State Ex Rel. Witting v. SUP. CT. FOR KING CTY.

Foster, J.

— This cause is here upon the petition of the defendant for a writ of mandamus to compel the trial court to dismiss the cause under Rule of Pleading, Practice and Procedure 3, 34A Wn. (2d) 69.

*118After issue was joined, this tort action was noted for the trial calendar and thereafter set to be tried on February 5, 1958. On February 4, 1958, there is a minute entry reciting “Cause continued subject to call.” On April 7, 1959, plaintiff moved “ . . . that the above entitled cause, now carried on the trial calendar continued subject to call, be brought on before the Presiding Judge for setting of a trial date.”

Two days thereafter, April 9, 1959, the defendant moved to dismiss for want of prosecution under Rule 3, supra. This motion was denied. In a memorandum opinion, the trial court gave the following reasons for its refusal to dismiss:

“It is the local practice of the King County Superior Court to allow a continuance of a case subject to call only by agreement of counsel for both plaintiffs and defendants. When a case is so continued, it is not stricken from the trial docket but carried there until another trial date is assigned. Normally the new date is set by agreement of counsel for both sides making their selection from available trial dates. If counsel are unable to agree on a new trial date, the case may be ‘called’ by counsel for either side conferring with the presiding judge or by motion such as that of the plaintiff in the instant case. Since the case is carried on the trial docket, it is the opinion of this Court that a further note for the trial docket is not appropriate nor is it required because both counsel have agreed to the above procedure.
“It is the opinion of this court that the instant case does not fall within the mandatory provisions of Rule 3 of Pleading, Practice and Procedure, and further that that portion of defendant’s motion directed to the court’s discretion should be denied. Therefore, the defendant’s motion should be denied and the plaintiff’s motion granted.”
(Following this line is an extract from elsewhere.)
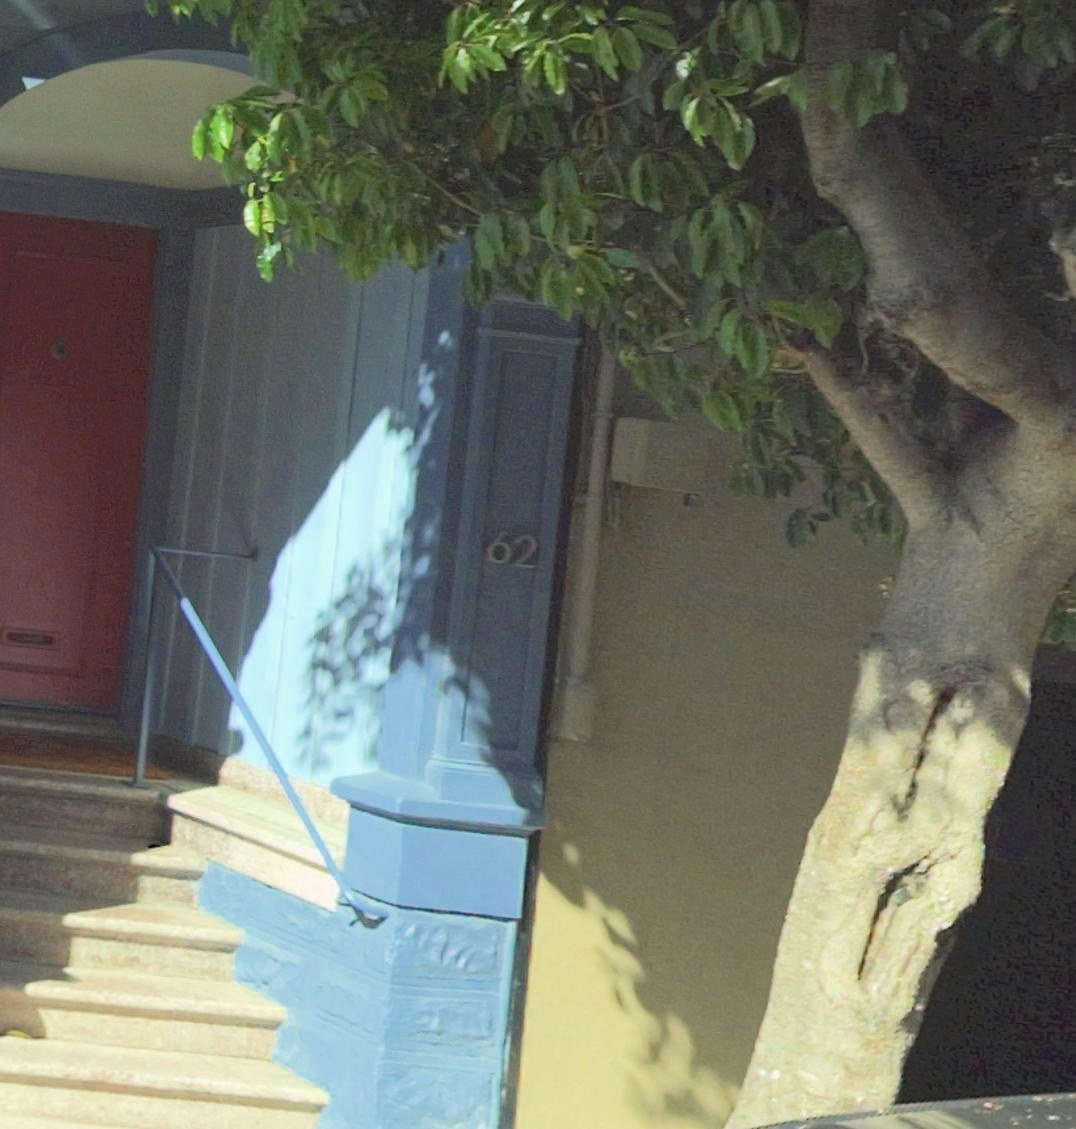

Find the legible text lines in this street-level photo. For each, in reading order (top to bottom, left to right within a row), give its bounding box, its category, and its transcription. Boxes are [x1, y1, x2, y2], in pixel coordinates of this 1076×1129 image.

[477, 528, 540, 572] StreetNumber: 62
Rule of Pleading, Practice and Procedure 3, supra, is as follows:

“Any civil action shall be dismissed, without prejudice, for want of prosecution whenever the plaintiff or cross-complainant shall neglect to note the action for trial or hearing within one year after any issue of law or fact has been joined, unless the failure to bring the same on for trial or hearing was caused by the party who makes the *119motion to dismiss. Such motion to dismiss shall come on for hearing only after notice to the adverse party.”

The parties admit that, on the day before the trial date, the cause was continued subject to call and that this was done pursuant to agreement.

The decisions are clear that in cases within the purview of Rule 3, supra, no element of discretion is involved, and the cause must be dismissed.

However, this case is not clearly within the terms of the rule. No further note for the motion docket was required. RCW 4.44.020 provides in part as follows:

“When a cause has once been placed upon either docket of the court, if not tried or argued at the time for which notice was given, it need not be noticed for a subsequent session or day, but shall remain upon the docket from session to session or from law day to law day until final disposition or stricken off by the court. . . . ”

State ex rel. Seattle v. Superior Court, 6 Wn. (2d) 540, 108 P. (2d) 342, held that the rule does not apply if there is a stipulation that the cause need not be noticed for trial within the year. It is apparent from the remarks of the trial judge and the written and oral arguments of the parties that the cause was continued subject to call pursuant to the agreement of the parties. It is not clearly within the mandatory provisions of the rule, which should be strictly construed instead of being extended by construction, and the writ is, therefore, denied.

Finley, Rosellini, Ott, and Hunter, JJ., concur.